- **DEINE AUFGABE**
Woraus wird die Kamlaika laut dem ausgewählten Text gefertigt?

- **AUSGEWÄHLTER TEXT**
-.-.-
Wir erreichten gegen zwei Uhr nachmittags das Schiff und verbrachten, in den tiefen Nebel wieder untergetaucht, noch den 28. und den Vormittag des 29. in der Nähe der Insel, um deren westliches Ende wir unsern Kurs nahmen. Am Abend des 28. hob sich die Nebeldecke, das Land ward sichtbar, und wir erhielten auf drei Baidaren einen zahlreichen Besuch der Eingebornen, in deren Führer der Kapitän seinen freundlichen Wirt vom vorigen Tage erkannte. Nach vorgegangener Umarmung und Reiben der Nasen aneinander wurden Geschenke und Gegengeschenke gewechselt, und ein lebhafter Tauschhandel begann. In kurzer Zeit waren wir alle und unsere Matrosen reichlich mit Kamlaiken versehen. Die Kamlaika ist das gegen Regen und Übergießen der Wellen schützende Oberkleid dieser Nordländer, ein Hemde mit Haube oder Kapuze, aus der feinen Darmhaut verschiedener Robben und Seetiere verfertigt; die Streifen, ring- oder spiralförmig, wasserdicht mit einem Faden von Flechsen von Seetieren aneinandergenäht; die Nähte zuweilen mit Federn von Seevögeln oder anderem verziert. Die gröbste Kamlaika muß für die geübteste Nähterin die Arbeit von mehreren, von vielen Tagen sein – sie wurden ohne Unterschied für wenige Blätter Tabak, soviel wie etwa ein Raucher in einem Vormittag aufrauchen könnte, freudig hingegeben.
Die sonderbare Sitte des Tabakrauchens, deren Ursprung zweifelhaft bleibt, ist aus Amerika zu uns herübergekommen, wo sie erst seit beiläufig anderthalb Jahrhunderten Anerkennung zu finden beginnt. Von uns verbreitet, ist sie unversehens zu der allgemeinsten Sitte der Menschen geworden. Gegen zwei, die von Brot sich ernähren, könnte man fünf zählen, welche diesem magischen Rauche Trost und Lust des Lebens verdanken. Alle Völker der Welt haben sich gleich begierig erwiesen, diesen Brauch sich anzueignen; die zierlichen, reinlichen Lotophagen der Südsee und die schmutzigen Ichthyophagen des Eismeeres. Wer den ihm einwohnenden Zauber nicht ahnet, möge den Eskimo seinen kleinen steinernen Pfeifenkopf mit dem kostbaren Kraut anfüllen sehen, das er sparsam halb mit Holzspänen vermischt hat; möge sehen, wie er ihn behutsam anzündet, begierig dann mit zugemachten Augen und langem, tiefem Zuge den Rauch in die Lungen einatmet und wieder gegen den Himmel ausbläst, während aller Augen auf ihm haften und der nächste schon die Hand ausstreckt, das Instrument zu empfangen, um auch einen Freudenzug auf gleiche Weise daraus zu schöpfen. Der Tabak ist bei uns hauptsächlich und in manchen Ländern Europas ausschließlich Genuß des gemeinen Volkes. – Ich habe immer nur mit Wehmut sehen können, daß grade der kleine Anteil von Glückseligkeit, welchen die dürftigere Klasse vor den begünstigteren vorausnimmt, mit der drückendsten Steuer belastet werde, und empörend ist es mir vorgekommen, daß, wie zum Beispiel in Frankreich, für das schwer erpreßte Geld die schlechteste Ware geliefert werde, die nur gedacht werden kann.
-.-.-
- **BEREITGESTELLTE EINTRÄGE**

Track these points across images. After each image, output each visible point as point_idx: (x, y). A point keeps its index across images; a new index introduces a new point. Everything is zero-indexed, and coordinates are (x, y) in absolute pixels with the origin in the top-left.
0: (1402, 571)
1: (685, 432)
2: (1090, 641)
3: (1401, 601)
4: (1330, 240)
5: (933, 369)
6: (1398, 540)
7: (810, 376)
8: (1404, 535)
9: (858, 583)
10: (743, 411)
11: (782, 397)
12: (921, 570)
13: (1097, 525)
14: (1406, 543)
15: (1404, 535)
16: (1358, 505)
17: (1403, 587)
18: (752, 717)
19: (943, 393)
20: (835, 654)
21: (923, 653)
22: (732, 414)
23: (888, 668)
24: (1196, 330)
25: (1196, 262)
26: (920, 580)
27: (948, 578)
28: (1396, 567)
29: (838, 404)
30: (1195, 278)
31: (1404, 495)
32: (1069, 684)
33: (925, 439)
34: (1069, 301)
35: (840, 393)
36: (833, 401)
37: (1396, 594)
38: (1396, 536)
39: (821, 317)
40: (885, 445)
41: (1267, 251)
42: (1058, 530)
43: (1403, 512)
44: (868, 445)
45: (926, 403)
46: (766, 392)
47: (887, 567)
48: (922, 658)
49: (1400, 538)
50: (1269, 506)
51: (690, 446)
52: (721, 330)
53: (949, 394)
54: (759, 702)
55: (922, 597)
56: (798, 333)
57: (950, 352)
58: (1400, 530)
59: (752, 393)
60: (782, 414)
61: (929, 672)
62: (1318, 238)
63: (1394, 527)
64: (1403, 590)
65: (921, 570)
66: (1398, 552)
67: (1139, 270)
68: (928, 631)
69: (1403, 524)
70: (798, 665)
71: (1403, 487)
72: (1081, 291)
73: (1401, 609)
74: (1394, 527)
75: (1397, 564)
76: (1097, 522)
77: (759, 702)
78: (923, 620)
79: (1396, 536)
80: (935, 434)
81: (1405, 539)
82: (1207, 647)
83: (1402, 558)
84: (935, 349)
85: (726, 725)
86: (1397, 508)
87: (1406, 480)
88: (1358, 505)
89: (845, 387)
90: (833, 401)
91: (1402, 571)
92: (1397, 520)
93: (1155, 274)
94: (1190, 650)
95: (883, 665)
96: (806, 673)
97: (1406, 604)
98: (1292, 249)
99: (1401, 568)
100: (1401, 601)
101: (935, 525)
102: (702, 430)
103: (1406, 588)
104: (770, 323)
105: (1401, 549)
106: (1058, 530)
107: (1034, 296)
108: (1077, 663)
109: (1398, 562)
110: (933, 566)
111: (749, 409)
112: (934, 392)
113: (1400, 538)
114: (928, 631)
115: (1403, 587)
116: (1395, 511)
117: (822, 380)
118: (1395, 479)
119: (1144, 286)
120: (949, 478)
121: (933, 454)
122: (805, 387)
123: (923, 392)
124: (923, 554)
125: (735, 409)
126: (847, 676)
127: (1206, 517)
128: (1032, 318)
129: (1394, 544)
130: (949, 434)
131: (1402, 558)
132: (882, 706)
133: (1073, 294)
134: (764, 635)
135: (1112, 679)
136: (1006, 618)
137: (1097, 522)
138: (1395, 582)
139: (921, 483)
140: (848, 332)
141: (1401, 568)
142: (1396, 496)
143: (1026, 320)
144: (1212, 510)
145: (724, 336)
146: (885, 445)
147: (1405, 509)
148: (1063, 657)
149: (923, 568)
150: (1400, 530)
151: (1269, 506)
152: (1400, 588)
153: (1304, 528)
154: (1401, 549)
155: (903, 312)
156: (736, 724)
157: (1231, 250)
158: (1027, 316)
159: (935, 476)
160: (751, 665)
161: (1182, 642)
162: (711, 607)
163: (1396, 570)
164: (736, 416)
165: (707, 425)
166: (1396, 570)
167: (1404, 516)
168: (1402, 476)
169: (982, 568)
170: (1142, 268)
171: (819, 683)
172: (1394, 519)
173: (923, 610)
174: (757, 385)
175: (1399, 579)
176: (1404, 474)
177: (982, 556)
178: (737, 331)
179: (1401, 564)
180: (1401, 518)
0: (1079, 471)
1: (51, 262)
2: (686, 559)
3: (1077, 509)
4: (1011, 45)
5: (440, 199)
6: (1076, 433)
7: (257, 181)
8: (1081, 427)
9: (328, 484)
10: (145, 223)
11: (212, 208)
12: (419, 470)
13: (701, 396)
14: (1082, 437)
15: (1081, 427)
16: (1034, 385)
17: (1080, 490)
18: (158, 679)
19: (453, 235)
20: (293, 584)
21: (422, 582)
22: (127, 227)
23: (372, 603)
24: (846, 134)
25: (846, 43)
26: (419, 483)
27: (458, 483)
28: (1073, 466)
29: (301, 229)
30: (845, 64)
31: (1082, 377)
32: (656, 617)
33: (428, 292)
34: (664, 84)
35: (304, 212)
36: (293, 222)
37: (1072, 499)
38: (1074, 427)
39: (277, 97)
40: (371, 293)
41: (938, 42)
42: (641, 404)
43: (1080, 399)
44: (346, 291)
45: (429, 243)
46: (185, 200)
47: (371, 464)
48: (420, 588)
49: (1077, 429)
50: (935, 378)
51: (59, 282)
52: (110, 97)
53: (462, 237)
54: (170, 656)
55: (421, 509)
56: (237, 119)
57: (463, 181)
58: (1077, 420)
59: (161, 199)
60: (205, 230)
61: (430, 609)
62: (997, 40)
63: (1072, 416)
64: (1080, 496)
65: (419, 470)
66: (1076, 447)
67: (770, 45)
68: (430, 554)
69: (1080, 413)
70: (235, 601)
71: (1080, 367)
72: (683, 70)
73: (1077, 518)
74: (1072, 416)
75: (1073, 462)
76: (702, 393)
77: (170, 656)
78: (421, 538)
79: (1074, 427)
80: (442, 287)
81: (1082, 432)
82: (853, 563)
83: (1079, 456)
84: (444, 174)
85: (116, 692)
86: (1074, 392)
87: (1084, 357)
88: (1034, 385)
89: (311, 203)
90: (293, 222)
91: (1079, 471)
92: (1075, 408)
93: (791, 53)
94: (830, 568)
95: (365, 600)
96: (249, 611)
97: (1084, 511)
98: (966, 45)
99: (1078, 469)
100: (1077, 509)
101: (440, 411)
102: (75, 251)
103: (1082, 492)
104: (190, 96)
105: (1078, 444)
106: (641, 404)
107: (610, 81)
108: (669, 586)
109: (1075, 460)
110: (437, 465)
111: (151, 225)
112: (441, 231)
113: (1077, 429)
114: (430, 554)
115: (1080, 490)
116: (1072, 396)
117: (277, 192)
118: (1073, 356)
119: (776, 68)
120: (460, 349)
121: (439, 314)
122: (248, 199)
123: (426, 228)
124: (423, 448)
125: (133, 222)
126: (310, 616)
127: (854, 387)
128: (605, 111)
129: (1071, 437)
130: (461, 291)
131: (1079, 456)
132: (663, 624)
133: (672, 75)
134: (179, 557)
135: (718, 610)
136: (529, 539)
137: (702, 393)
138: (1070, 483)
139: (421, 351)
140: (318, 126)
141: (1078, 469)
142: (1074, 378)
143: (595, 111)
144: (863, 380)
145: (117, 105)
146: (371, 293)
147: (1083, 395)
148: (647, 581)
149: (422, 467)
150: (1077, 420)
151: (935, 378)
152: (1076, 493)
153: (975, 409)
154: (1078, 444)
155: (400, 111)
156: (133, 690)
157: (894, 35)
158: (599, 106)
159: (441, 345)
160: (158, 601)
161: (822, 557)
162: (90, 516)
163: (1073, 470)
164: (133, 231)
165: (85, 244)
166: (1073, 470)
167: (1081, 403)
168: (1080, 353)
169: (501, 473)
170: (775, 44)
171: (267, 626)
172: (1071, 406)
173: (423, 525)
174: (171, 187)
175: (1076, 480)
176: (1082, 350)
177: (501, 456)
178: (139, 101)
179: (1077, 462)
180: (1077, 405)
-.-.-
- **GELÖSTE AUFGABE**
Aus der feinen Darmhaut verschiedener Robben und Seetiere.